### Records supplied
##############################

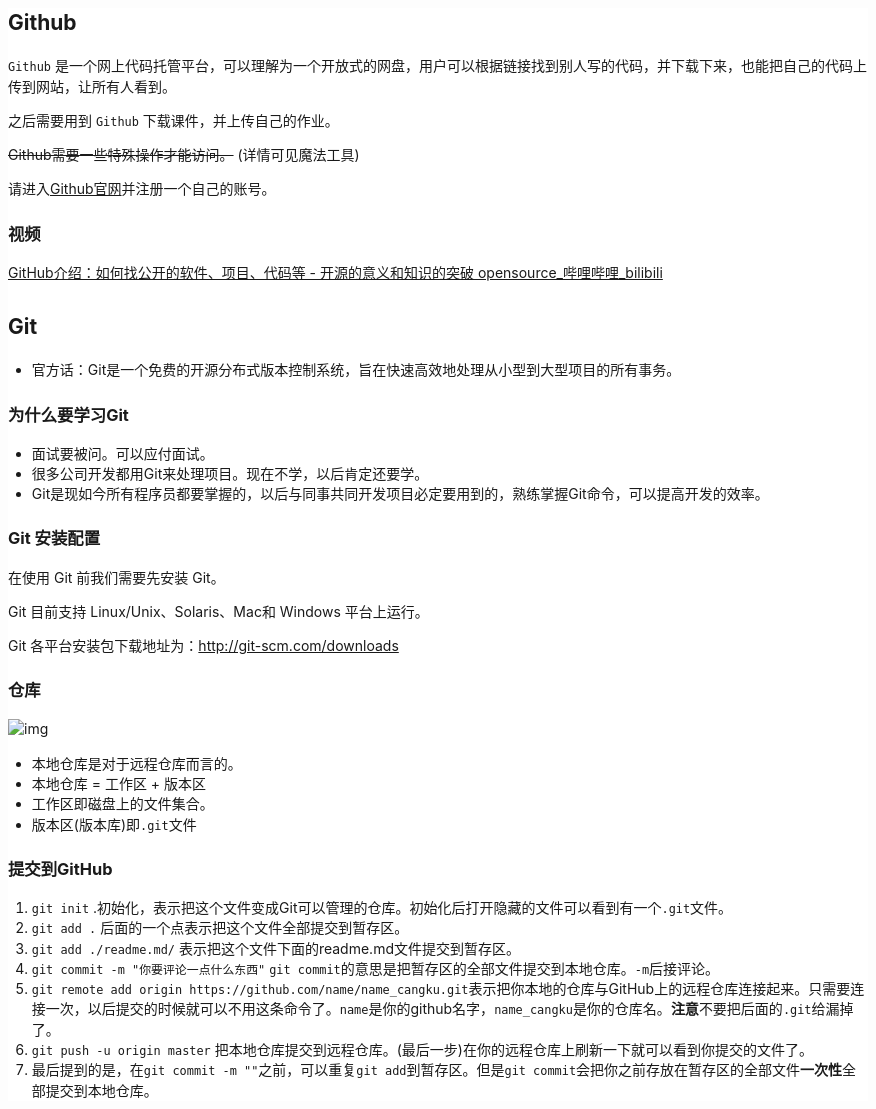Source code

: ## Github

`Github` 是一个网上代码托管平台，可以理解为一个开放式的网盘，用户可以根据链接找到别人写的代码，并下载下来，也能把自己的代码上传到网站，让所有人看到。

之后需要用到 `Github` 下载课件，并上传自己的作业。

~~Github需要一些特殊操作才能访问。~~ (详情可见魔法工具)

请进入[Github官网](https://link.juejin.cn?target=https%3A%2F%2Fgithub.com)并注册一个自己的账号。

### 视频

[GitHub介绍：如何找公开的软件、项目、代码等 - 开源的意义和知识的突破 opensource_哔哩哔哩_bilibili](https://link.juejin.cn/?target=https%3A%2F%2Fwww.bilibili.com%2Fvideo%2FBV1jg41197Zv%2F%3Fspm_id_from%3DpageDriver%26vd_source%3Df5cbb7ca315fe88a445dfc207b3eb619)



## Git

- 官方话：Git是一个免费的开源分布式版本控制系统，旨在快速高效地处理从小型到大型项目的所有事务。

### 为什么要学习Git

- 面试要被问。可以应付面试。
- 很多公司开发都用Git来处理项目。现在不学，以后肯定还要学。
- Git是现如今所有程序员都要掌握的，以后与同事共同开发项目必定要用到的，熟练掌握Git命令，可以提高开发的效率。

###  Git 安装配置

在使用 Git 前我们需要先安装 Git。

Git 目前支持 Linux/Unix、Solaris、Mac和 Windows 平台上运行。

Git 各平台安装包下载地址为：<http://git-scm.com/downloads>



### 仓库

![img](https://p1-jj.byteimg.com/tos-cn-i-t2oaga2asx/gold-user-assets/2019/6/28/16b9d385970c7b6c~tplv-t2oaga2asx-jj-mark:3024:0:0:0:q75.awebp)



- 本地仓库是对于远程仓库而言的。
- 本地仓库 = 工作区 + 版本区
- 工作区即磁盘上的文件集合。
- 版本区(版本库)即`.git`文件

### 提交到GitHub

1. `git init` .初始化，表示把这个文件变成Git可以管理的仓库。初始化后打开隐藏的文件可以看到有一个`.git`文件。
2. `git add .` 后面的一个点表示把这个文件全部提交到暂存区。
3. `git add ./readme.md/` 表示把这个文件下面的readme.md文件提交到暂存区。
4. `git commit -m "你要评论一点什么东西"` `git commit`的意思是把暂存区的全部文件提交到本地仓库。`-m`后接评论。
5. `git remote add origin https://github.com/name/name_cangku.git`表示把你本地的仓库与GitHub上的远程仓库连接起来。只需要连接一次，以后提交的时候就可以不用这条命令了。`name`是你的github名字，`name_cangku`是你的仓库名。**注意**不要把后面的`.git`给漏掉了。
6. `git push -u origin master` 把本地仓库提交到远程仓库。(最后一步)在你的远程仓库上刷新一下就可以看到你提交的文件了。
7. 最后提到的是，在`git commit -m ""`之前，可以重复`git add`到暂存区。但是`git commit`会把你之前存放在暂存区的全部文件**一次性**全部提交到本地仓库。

##############################

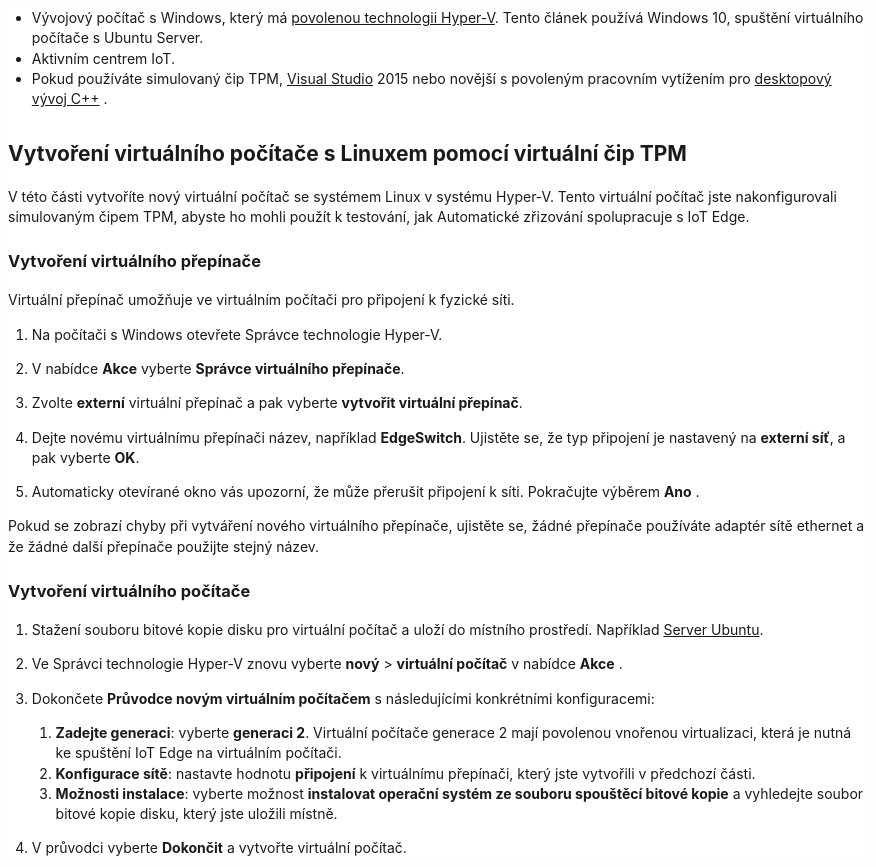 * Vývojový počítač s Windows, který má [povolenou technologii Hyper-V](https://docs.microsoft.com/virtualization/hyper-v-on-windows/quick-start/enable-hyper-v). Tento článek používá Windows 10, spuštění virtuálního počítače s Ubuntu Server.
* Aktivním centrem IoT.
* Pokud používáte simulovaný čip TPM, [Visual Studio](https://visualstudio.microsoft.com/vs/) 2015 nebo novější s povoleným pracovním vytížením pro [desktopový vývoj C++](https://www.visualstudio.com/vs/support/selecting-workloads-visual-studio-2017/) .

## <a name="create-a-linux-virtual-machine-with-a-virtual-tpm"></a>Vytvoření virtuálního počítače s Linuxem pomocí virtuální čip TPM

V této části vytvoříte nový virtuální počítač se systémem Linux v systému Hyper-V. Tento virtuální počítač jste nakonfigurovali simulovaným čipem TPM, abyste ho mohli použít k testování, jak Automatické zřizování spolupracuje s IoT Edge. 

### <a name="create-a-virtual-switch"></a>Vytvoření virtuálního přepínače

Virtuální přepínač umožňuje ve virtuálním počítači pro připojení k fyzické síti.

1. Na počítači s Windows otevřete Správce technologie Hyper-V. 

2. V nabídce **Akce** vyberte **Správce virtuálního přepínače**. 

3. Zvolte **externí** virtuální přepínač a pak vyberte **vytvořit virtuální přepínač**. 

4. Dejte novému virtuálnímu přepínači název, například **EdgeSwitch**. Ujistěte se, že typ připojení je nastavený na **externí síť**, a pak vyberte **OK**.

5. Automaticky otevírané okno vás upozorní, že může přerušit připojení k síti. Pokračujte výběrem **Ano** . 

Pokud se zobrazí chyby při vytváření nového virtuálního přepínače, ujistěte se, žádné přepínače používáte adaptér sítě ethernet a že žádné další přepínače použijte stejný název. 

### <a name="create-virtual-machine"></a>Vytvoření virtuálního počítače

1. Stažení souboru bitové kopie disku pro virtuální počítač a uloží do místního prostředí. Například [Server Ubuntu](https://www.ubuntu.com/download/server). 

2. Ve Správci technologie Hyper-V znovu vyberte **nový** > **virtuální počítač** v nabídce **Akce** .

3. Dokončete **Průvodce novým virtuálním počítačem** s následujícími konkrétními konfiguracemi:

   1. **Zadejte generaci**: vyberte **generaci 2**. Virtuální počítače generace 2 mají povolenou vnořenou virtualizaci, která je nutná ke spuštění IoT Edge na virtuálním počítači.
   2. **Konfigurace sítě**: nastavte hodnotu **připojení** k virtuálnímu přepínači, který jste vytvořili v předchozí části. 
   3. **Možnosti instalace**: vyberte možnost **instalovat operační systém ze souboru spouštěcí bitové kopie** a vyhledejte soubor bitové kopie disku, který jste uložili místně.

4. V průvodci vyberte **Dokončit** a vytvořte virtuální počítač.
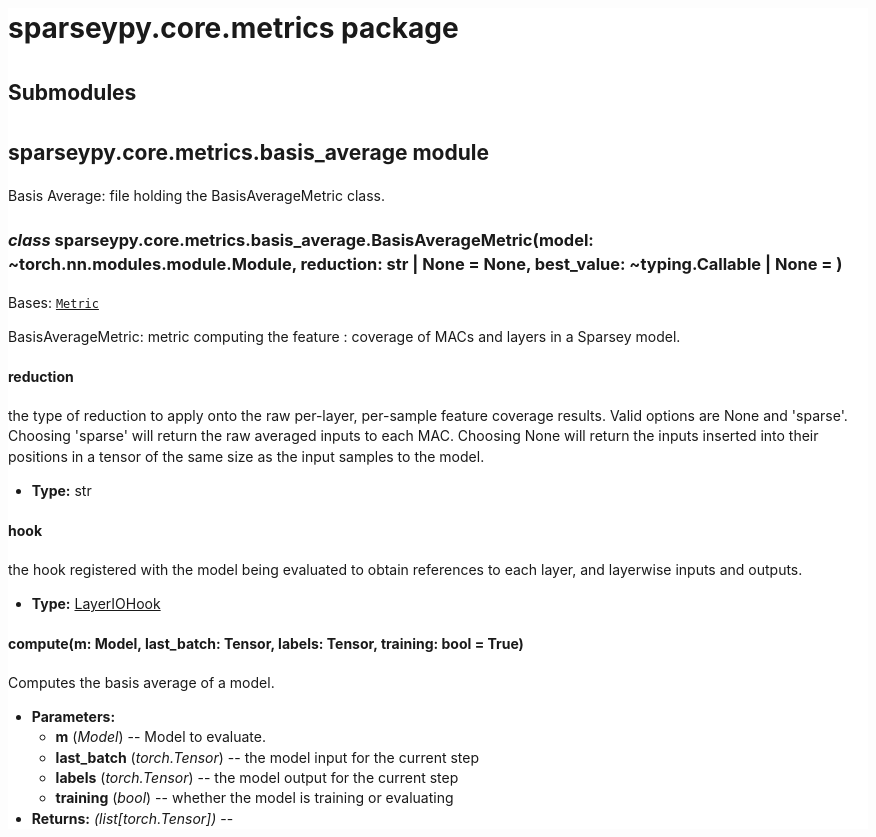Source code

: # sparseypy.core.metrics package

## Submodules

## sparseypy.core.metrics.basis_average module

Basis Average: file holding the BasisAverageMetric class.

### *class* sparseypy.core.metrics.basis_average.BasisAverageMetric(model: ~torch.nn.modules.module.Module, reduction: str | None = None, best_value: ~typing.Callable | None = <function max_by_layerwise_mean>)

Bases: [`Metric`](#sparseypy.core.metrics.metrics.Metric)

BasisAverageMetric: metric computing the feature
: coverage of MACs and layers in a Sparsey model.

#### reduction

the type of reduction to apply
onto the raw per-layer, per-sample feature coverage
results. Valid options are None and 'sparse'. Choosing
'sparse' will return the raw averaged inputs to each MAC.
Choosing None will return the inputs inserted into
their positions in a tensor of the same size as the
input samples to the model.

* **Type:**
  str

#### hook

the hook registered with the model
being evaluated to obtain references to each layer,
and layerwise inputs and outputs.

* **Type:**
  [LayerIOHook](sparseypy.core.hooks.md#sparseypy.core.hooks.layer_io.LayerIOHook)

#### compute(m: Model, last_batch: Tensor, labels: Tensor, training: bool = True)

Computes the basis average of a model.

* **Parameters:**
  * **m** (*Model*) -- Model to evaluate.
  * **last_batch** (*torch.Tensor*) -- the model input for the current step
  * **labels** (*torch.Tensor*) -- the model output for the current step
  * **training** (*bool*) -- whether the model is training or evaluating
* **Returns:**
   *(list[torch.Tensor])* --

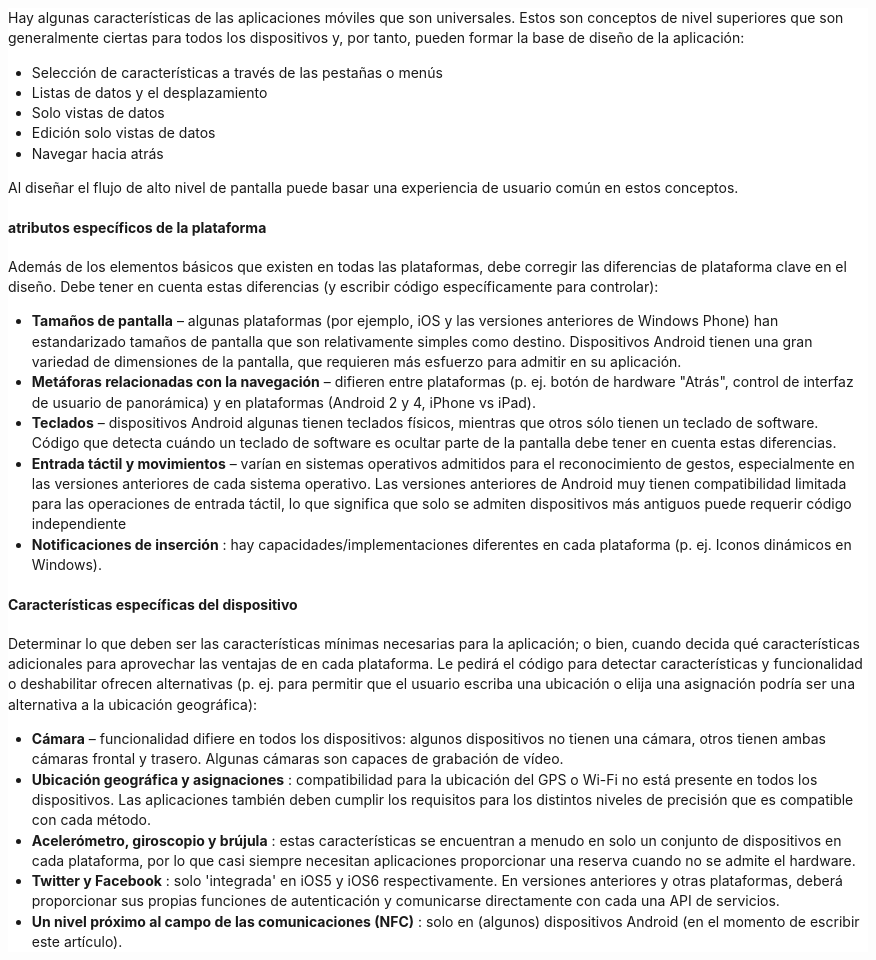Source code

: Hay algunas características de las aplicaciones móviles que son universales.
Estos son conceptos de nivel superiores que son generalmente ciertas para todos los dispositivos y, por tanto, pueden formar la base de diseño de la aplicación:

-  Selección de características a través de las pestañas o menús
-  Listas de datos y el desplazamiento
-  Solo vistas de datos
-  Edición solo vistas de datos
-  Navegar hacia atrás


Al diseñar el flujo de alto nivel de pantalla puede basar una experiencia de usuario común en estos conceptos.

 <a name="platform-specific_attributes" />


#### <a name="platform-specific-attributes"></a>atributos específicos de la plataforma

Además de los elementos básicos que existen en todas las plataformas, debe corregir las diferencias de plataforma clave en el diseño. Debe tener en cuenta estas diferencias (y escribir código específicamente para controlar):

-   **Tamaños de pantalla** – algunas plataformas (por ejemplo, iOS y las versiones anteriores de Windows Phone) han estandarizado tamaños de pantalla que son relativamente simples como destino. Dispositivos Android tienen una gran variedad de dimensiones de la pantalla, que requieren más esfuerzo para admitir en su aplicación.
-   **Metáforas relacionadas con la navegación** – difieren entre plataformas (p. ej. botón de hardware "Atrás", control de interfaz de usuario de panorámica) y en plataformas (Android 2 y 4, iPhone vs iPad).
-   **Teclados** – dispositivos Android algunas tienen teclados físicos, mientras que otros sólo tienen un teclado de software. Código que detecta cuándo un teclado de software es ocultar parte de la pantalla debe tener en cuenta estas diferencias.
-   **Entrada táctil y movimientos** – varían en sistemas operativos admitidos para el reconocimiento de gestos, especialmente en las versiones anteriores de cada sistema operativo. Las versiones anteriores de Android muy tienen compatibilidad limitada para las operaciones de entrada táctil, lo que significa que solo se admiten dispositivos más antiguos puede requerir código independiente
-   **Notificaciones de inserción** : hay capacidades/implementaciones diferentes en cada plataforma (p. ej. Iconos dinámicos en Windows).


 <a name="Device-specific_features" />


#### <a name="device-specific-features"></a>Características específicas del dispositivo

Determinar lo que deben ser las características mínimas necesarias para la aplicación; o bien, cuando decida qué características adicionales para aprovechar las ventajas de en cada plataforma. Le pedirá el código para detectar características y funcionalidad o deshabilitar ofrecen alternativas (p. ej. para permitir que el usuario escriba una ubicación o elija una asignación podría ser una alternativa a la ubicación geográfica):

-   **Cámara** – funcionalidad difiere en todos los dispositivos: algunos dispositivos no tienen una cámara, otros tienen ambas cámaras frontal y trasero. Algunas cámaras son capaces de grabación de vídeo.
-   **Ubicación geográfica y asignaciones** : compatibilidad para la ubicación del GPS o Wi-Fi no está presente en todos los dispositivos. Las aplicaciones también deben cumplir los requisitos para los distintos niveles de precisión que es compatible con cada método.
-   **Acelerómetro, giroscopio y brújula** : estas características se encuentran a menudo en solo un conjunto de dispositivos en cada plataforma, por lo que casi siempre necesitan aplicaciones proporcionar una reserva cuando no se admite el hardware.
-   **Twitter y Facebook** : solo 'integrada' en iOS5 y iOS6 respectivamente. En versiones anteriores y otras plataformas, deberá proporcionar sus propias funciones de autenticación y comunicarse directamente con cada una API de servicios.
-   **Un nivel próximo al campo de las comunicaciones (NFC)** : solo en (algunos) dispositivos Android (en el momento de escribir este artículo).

##############################

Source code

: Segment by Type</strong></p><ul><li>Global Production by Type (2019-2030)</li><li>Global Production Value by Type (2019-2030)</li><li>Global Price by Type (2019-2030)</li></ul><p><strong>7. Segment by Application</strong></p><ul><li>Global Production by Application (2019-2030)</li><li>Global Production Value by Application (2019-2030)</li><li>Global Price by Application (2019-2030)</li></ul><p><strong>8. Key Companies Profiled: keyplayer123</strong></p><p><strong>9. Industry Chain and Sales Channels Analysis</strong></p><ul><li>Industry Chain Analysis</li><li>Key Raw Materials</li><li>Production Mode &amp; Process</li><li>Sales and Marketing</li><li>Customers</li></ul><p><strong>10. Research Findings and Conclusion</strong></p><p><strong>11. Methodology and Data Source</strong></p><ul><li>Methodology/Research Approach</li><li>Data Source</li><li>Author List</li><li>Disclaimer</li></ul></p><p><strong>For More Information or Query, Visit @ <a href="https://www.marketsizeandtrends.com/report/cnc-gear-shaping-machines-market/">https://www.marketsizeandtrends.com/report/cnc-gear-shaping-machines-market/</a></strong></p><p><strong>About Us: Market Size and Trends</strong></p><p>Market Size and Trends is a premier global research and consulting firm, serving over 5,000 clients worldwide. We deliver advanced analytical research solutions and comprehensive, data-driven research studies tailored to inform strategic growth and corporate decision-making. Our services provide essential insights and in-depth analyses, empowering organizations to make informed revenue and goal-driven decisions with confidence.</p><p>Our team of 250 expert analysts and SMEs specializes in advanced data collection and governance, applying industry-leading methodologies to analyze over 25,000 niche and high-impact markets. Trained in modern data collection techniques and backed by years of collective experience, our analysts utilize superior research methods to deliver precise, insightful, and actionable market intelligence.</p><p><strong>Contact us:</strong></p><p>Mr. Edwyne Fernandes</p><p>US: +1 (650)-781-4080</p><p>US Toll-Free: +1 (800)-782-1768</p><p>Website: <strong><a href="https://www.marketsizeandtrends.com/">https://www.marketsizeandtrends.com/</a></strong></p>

##############################

### Work required
Copy out each line carrying the string "origin" from the data.

### Reply to the task
5. `git remote add origin https://github.com/name/name_cangku.git`表示把你本地的仓库与GitHub上的远程仓库连接起来。只需要连接一次，以后提交的时候就可以不用这条命令了。`name`是你的github名字，`name_cangku`是你的仓库名。**注意**不要把后面的`.git`给漏掉了。
6. `git push -u origin master` 把本地仓库提交到远程仓库。(最后一步)在你的远程仓库上刷新一下就可以看到你提交的文件了。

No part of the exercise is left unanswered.